Excerpted passage:

════════

Another study finds doctors overprescribe antibiotics

Only 10% of sore throats are antibiotic-worthy. Why are 60% being prescribed drugs?

Physicians continue to over-prescribe antibiotics—despite a growing body of evidence linking the practice with the rise of antibiotic-resistant bacteria—according to new research presented at the IDWeek 2013 national meeting.

According to Michael Barnett and Jeffrey Linder of Brigham and Women's Hospital, doctors are writing far more prescriptions of antibiotics for sore throat and acute bronchitis than necessary. In a letter published in JAMA Internal Medicine, the two physicians say they found that while only 10% of U.S. adults with sore throats have a Streptococcus infection—commonly known as strep throat—about 60% of them are prescribed antibiotics for the infection.

"You have a viral infection for which the antibiotics are not going to help, and you're putting a chemical in your body that has a very real chance of hurting you," Linder told CNN's "The Chart," adding that side effects can include diarrhea, vaginitis, and negative interactions with other medications.

For their research, the physicians analyzed data from the National Ambulatory Medical Care Survey and the National Hospital Ambulatory Medical Care Survey on more than 8,000 U.S. patients who presented sore throats.

The researchers found that among the 60% of patients that were prescribed antibiotics for strep throat between 1997 and 2010, 9% were prescribed penicillin about every year, while a growing number of patients were prescribed the more costly alternative azithromycin. From 2009 to 2010, about 15% of patients were prescribed azithromycin.

The researchers also found that physicians increasingly prescribed antibiotics for acute bronchitis—about 73% of cases ended in a prescription—despite confirmed research that antibiotics do not help the condition. Linder added that trends like these are disturbing because they support research showing that community levels of antibiotic use are related to rates of antibiotic-resistant bacteria.

"People may have infections that are harder to treat down the line because we're overusing antibiotics today," Linder said. He added, "I think there's a discussion that should be happening between patient and doctor that doesn't happen, that automatically leads to an antibiotic prescription" (Landau, "The Chart," CNN, 10/3).

════════

Exercise instructions:
1 – In the article on antibiotic overprescribing, how many U.S. patients with sore throats did the physicians' analysis cover?
2 – Do these statements agree with the article on antibiotic overprescribing? For each one, answer yes or no and quote the words from the article that settle it.
(a) About 73% of acute bronchitis cases ended with an antibiotic prescription.
(b) A growing number of patients were prescribed penicillin.
(c) The research was presented at a national meeting in 2012.
The data that follow come from a separate source, not from the article on antibiotic overprescribing.

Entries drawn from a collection
════════

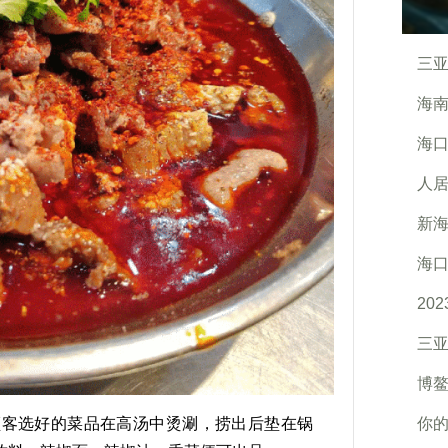
三
海南
海口
人居
新海
海口
20
三亚
博鳌
客选好的菜品在高汤中烫涮，捞出后垫在锅
你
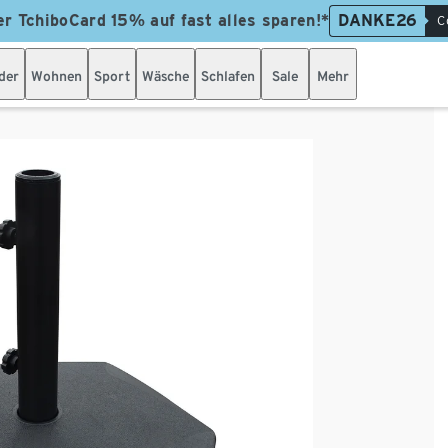
er TchiboCard 15% auf fast alles sparen!*
DANKE26
C
der
Wohnen
Sport
Wäsche
Schlafen
Sale
Mehr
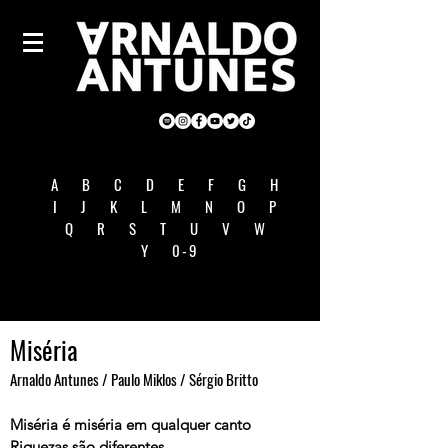
A
B
C
D
E
F
G
H
I
J
K
L
M
N
O
P
Q
R
S
T
U
V
W
Y
0-9
Miséria
Arnaldo Antunes / Paulo Miklos / Sérgio Britto
Miséria é miséria em qualquer canto
Riquezas são diferentes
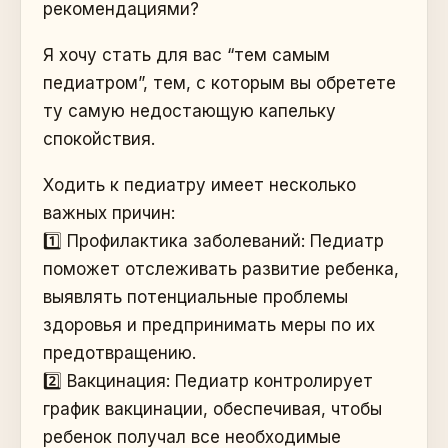
рекомендациями?
Я хочу стать для вас “тем самым
педиатром”, тем, с которым вы обретете
ту самую недостающую капельку
спокойствия.
Ходить к педиатру имеет несколько
важных причин:
1️⃣ Профилактика заболеваний: Педиатр
поможет отслеживать развитие ребенка,
выявлять потенциальные проблемы
здоровья и предпринимать меры по их
предотвращению.
2️⃣ Вакцинация: Педиатр контролирует
график вакцинации, обеспечивая, чтобы
ребенок получал все необходимые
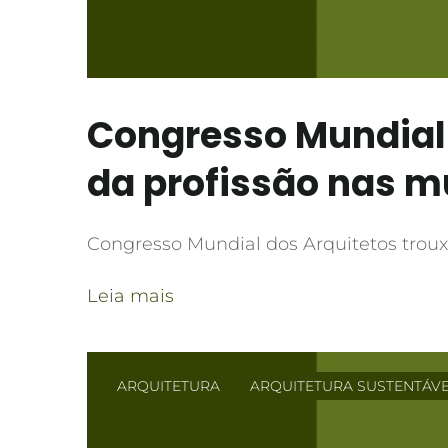
Congresso Mundial 
da profissão nas m
Congresso Mundial dos Arquitetos troux
Leia mais
ARQUITETURA
ARQUITETURA SUSTENTÁV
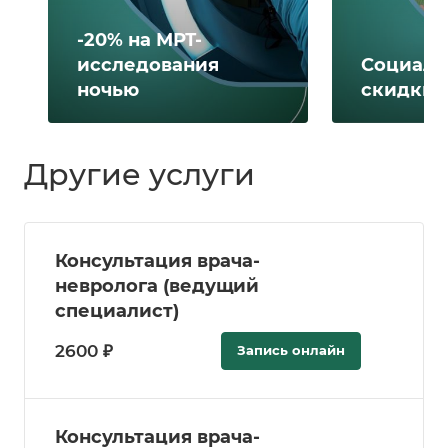
-20% на МРТ-
исследования
Социаль
ночью
скидки 
Другие услуги
Консультация врача-
невролога (ведущий
специалист)
2600 ₽
Запись онлайн
Консультация врача-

════════

Responses to the exercise:
1 – More than 8,000 patients.

2 –
(a) Yes: "about 73% of cases ended in a prescription"
(b) No: "9% were prescribed penicillin about every year, while a growing number of patients were prescribed the more costly alternative azithromycin"
(c) No: "presented at the IDWeek 2013 national meeting"